Running Prediction (example)

The prediction mode outputs a prediction for each instance of the dataset (-d) with respect to the solution given by its phenotype (-sol). This mode does not assume that the dataset has the dependent variable (observation).
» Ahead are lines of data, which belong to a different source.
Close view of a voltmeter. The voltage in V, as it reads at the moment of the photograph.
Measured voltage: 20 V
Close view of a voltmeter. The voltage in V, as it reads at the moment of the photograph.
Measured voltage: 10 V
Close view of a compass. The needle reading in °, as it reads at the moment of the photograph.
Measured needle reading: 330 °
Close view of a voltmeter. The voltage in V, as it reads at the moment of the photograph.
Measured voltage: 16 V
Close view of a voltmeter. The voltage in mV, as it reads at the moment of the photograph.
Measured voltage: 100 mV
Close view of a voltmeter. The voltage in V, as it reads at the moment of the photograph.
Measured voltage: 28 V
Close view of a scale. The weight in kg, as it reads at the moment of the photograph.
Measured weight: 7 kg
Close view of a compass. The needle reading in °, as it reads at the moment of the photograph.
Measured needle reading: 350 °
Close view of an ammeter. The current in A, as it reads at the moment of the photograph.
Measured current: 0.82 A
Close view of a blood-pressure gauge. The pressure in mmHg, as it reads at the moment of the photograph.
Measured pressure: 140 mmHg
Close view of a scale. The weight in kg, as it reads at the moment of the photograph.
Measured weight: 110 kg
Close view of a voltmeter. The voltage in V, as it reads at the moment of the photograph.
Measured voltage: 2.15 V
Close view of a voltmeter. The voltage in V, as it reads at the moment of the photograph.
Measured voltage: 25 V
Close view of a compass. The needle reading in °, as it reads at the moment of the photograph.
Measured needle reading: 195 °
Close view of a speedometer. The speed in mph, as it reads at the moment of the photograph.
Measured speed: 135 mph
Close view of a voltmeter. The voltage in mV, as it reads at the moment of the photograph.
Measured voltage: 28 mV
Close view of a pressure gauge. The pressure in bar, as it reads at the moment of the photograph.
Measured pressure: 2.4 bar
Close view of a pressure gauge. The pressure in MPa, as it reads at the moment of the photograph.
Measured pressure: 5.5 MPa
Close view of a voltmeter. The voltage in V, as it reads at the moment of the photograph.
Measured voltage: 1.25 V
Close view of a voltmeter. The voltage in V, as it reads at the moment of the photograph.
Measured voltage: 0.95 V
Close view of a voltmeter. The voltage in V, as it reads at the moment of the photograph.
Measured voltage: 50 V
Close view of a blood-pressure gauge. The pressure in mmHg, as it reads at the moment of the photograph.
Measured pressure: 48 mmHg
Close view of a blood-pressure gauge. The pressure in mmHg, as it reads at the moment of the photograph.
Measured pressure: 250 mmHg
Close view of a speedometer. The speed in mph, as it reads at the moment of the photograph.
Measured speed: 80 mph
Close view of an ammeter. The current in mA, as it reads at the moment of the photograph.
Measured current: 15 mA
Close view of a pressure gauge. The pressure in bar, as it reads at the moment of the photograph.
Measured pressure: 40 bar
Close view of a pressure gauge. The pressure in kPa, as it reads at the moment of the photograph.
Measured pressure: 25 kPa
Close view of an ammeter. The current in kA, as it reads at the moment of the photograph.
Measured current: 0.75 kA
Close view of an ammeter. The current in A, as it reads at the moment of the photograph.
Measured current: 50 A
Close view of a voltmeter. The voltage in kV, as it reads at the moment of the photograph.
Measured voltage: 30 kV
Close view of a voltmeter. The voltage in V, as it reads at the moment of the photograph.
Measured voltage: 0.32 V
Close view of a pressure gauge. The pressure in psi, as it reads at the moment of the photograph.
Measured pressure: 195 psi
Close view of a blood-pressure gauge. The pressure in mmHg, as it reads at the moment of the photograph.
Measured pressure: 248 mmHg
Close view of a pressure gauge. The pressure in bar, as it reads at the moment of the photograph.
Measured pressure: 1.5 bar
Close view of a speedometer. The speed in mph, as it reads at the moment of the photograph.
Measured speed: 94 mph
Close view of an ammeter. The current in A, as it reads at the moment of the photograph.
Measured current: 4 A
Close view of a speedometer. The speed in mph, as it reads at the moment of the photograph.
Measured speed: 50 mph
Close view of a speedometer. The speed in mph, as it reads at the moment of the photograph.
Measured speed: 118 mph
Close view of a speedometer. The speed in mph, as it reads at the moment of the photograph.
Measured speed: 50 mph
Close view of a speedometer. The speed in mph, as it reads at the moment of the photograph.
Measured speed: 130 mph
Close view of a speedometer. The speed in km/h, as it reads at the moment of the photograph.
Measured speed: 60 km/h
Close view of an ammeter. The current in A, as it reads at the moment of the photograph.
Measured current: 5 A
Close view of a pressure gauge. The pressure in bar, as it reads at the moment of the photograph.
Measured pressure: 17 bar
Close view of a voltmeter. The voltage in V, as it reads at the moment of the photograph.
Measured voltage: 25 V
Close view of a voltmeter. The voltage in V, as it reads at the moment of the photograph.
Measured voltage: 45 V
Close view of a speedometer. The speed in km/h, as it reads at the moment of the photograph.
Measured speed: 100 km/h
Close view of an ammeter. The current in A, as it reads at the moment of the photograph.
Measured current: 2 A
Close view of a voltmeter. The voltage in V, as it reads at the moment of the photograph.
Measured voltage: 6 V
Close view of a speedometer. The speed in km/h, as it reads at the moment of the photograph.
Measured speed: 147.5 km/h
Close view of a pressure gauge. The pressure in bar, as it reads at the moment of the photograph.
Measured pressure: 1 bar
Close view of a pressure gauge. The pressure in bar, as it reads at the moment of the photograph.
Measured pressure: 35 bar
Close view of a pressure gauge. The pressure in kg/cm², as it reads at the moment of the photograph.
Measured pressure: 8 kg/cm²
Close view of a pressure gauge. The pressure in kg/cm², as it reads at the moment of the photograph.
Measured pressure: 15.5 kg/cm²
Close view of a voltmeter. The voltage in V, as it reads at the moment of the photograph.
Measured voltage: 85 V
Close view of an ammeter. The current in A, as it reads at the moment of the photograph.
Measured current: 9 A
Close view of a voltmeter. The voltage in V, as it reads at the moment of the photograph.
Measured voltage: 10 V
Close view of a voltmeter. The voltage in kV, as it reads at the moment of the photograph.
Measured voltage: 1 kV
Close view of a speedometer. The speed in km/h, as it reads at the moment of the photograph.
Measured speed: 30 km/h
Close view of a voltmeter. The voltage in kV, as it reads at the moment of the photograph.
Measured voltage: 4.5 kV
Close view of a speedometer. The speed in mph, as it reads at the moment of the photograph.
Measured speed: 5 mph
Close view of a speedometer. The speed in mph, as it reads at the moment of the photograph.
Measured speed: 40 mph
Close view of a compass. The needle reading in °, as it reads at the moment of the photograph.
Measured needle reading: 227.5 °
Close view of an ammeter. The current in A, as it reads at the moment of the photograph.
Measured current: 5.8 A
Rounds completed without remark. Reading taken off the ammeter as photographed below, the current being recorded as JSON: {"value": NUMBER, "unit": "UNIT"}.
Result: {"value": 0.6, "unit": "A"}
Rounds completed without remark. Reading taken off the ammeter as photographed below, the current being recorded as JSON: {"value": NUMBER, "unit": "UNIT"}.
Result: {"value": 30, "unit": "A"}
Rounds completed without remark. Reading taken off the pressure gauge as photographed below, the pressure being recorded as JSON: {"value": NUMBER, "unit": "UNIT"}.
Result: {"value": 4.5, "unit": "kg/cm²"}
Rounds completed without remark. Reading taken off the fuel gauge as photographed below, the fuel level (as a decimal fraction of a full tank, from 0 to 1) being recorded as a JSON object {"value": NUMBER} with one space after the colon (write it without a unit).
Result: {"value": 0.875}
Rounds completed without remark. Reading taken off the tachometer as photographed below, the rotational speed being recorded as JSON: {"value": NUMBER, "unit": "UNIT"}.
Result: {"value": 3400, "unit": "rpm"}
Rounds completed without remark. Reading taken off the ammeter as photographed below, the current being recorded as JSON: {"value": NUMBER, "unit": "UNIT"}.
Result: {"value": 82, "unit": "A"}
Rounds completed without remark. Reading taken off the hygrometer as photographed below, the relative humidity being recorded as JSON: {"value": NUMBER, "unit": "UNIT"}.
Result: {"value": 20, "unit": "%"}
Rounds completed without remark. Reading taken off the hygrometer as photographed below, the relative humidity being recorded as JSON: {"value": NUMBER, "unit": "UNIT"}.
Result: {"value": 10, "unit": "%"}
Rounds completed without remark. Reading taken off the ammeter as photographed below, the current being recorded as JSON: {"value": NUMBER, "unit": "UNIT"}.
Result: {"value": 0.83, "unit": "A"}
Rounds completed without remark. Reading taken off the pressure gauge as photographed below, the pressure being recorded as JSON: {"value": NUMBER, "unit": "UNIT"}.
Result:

It can process the instances sequentially; e.g.:

   ./main -d ../problem/vento/speed_A305_1.tes -sol '6 10015 10064 5.000000000000 10035 10015 10064 3.000000000000 10062' -pred

or in parallel if one adds the -acc flag and the corresponding strategy (-strategy):

   ./main -acc -strategy PP -d ../problem/vento/speed_A305_1.tes -sol '6 10015 10064 5.000000000000 10035 10015 10064 3.000000000000 10062' -pred

Running Testing Solution (example)

In this mode, only the MAE is output. Similarly, it can run sequentially or in parallel:

   ./main -d ../problem/vento/speed_A305_1.tes -sol '6 10015 10064 5.000000000000 10035 10015 10064 3.000000000000 10062'

Since it computes the error, the dependent variable (observation) is required as the last field of the dataset.